Le trio s’installe à la table voisine. Pascal et F. lancent quelques plaisanteries, Pascal commentant ensuite l’éclat des yeux de l’homme à lunettes, me dit-il pour le désigner.
Quand arrive le plat principal — des courgette, poivron et tomate farcis très bien cuisinés —, Pascal se lance dans une évocation toute sentimentale de la façon dont Patrice a pris en charge la maladie, la mort et la succession de J.-M., et je m’étonne de la façon dont Patrice tâche de désamorcer ce flot de sentimentalité qui anime les propos de Pascal.
Je lui en suis reconnaissant : tout cela me bouleverse un peu trop ; et, lorsque, F. aux toilettes, Pascal et lui s’en vont fumer une cigarette, me retrouvant seul, les larmes me viennent sans que je puisse les retenir, tout en me demandant d’ailleurs ce qui les a vraiment provoquées… Il est vrai que, depuis plus de cinq années, c’est la première fois que, réunis, nous parlons ainsi de J.-M., de ses derniers moments, de l’achat par C. de la maison, d’expéditions chez le notaire, de S*** chantant (à onze heures du soir, dit Patrice ; je crois me souvenir que c’était bien plus tôt, vers 19 ou 20 heures, la nuit n’étant pas encore tombée) une chanson cambodgienne…

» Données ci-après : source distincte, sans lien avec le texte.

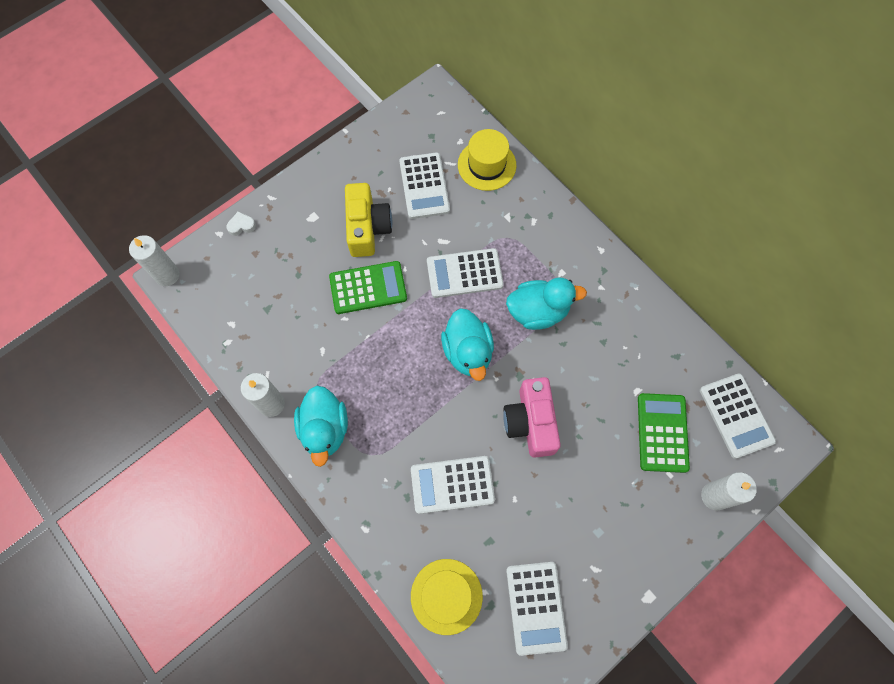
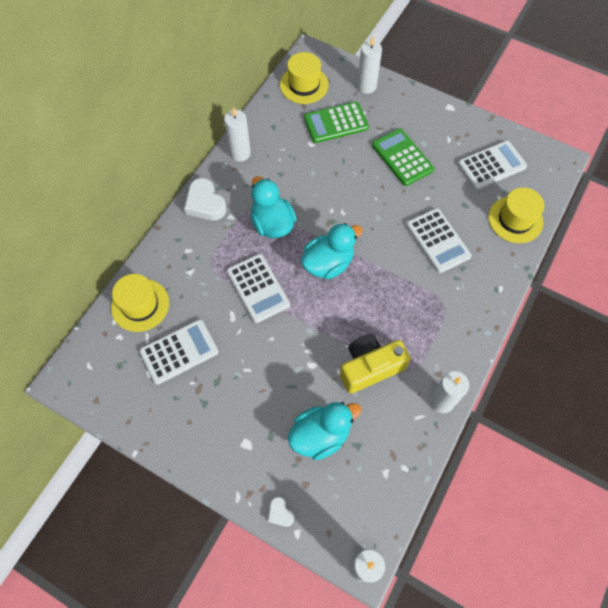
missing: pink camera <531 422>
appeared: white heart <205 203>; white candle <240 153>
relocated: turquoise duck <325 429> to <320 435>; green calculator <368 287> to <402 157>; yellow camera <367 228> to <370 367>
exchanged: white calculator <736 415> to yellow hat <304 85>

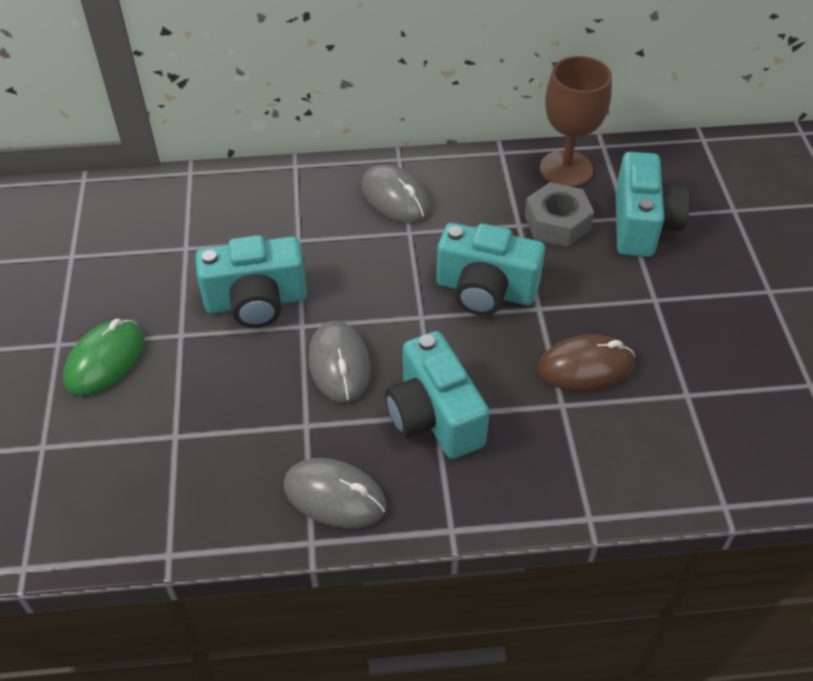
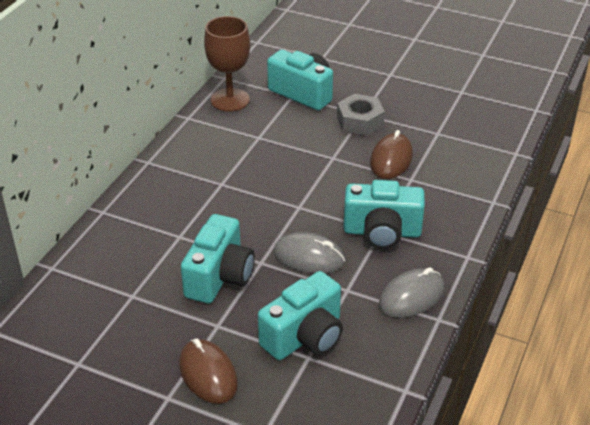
missing: grey mouse <395 198>
relocated: turquoise camera <485 290> to <305 336>; grey nut <557 223> to <360 121>
colour: green mouse <105 360> to brown mouse <208 374>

Des noms surgissent, pas toujours oubliés mais peu évoqués de mon côté, se bousculant tout à coup, avec qui, parfois, souvent, J.-M. avait eu maille à partir. Avec qui J.-M. ne s’était-il pas fâché ?, commente alors toujours imperturbable Patrice…
De retour, sur le même sujet, Pascal se montre intarissable. Il dit combien c’est important pour lui de nous retrouver — et nous invite à passer trois jours à S*** le week-end de la Pentecôte.
Le repas fini, nous sommes à nouveau juchés sur les tabourets près du comptoir, Pascal et moi à boire une absinthe (c’est la première fois que j’en bois), F., un calvados, Patrice, qui a refusé tout alcool fort, un autre verre de vin. Sans doute a-t-il raison…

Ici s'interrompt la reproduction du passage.